## YOUR OBJECTIVE
In every line of text in the material below, substitute "routine procedure" for "standing orders" and leave everything else unchanged. Do not include the pictures in your answer.

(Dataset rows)
- - -
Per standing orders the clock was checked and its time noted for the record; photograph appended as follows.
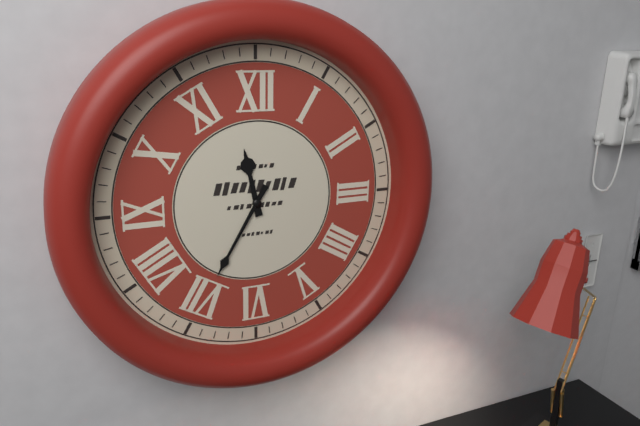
11:35
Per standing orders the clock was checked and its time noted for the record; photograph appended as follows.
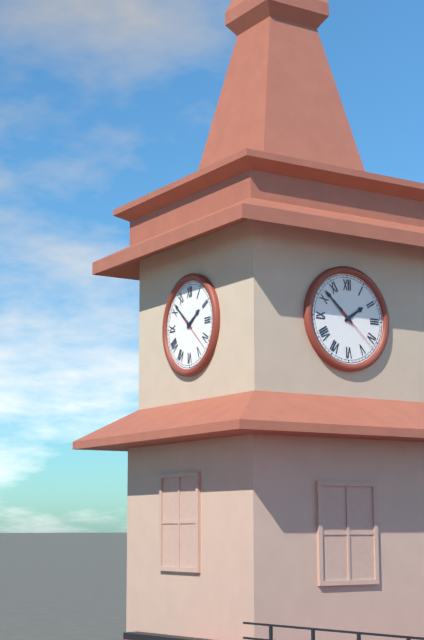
1:52
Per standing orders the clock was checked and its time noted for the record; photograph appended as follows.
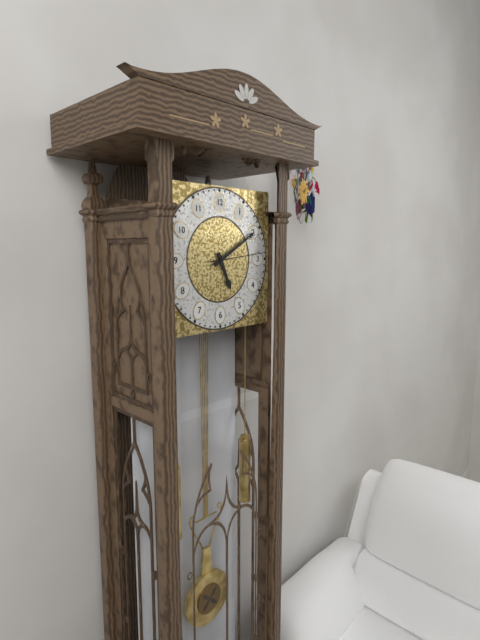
5:10:14
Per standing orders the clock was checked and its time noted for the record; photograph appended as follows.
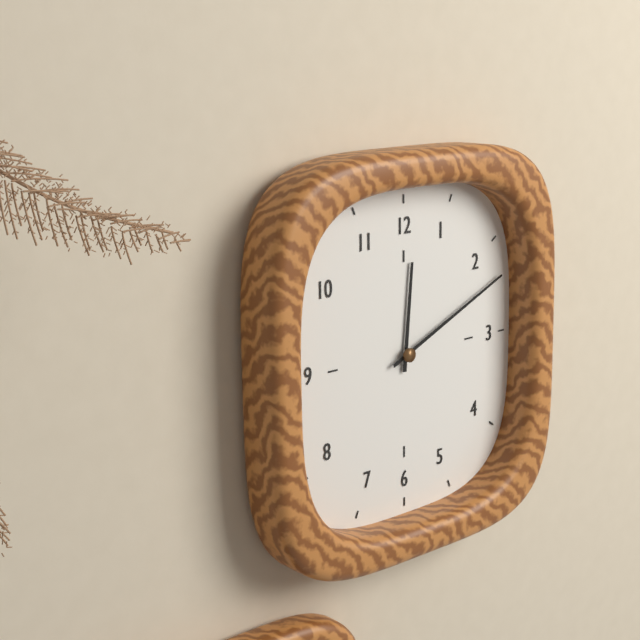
12:11
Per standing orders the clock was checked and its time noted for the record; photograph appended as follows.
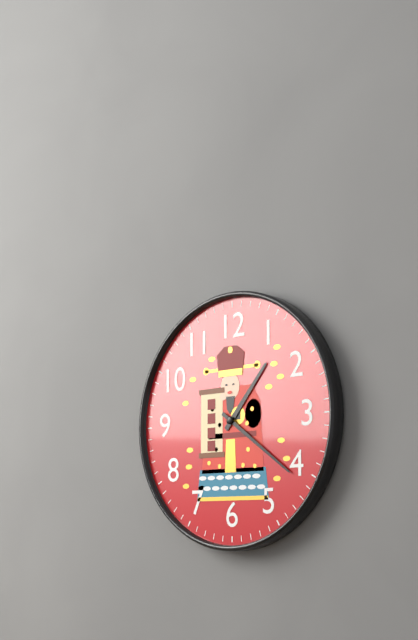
1:21
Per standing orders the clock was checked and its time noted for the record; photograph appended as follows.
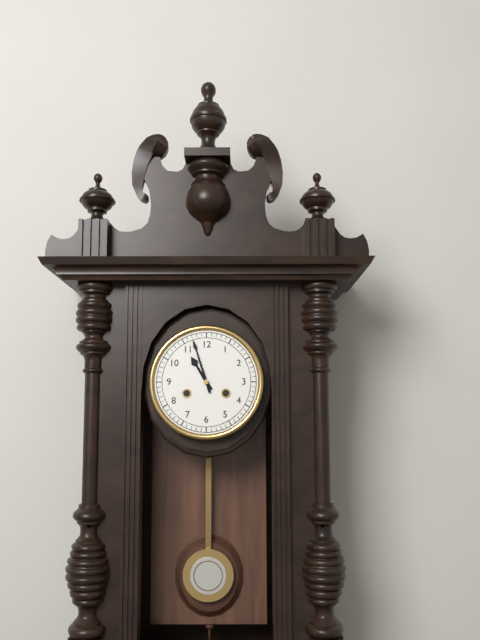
10:57
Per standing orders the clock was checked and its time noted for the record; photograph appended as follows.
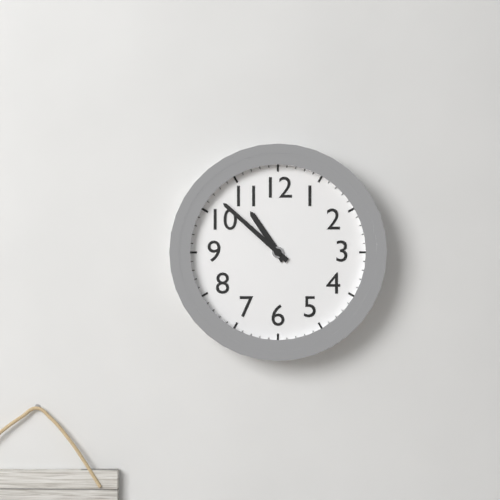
10:52
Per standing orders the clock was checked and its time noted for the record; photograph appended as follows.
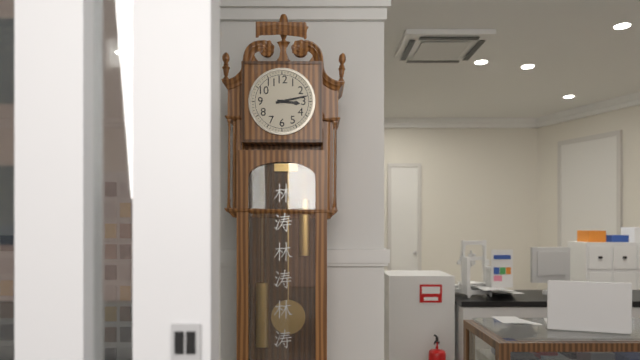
3:13
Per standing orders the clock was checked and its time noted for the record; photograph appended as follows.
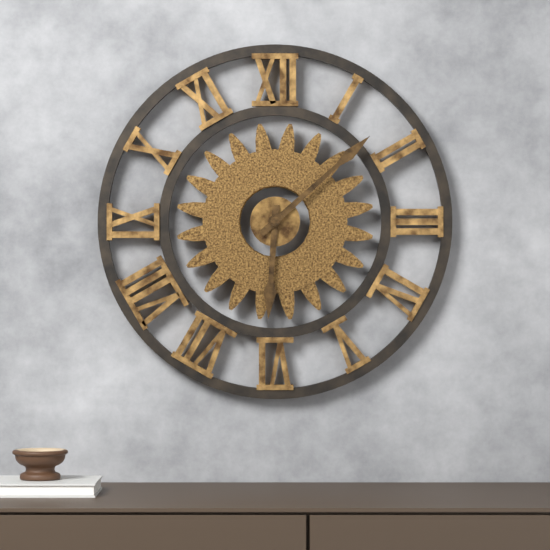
6:08
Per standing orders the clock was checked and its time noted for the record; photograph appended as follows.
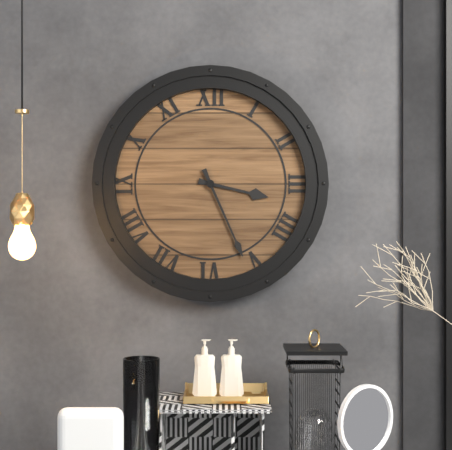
- - -
## TASK SOLUTION
Per routine procedure the clock was checked and its time noted for the record; photograph appended as follows.
11:35
Per routine procedure the clock was checked and its time noted for the record; photograph appended as follows.
1:52
Per routine procedure the clock was checked and its time noted for the record; photograph appended as follows.
5:10:14
Per routine procedure the clock was checked and its time noted for the record; photograph appended as follows.
12:11
Per routine procedure the clock was checked and its time noted for the record; photograph appended as follows.
1:21
Per routine procedure the clock was checked and its time noted for the record; photograph appended as follows.
10:57
Per routine procedure the clock was checked and its time noted for the record; photograph appended as follows.
10:52
Per routine procedure the clock was checked and its time noted for the record; photograph appended as follows.
3:13
Per routine procedure the clock was checked and its time noted for the record; photograph appended as follows.
6:08
Per routine procedure the clock was checked and its time noted for the record; photograph appended as follows.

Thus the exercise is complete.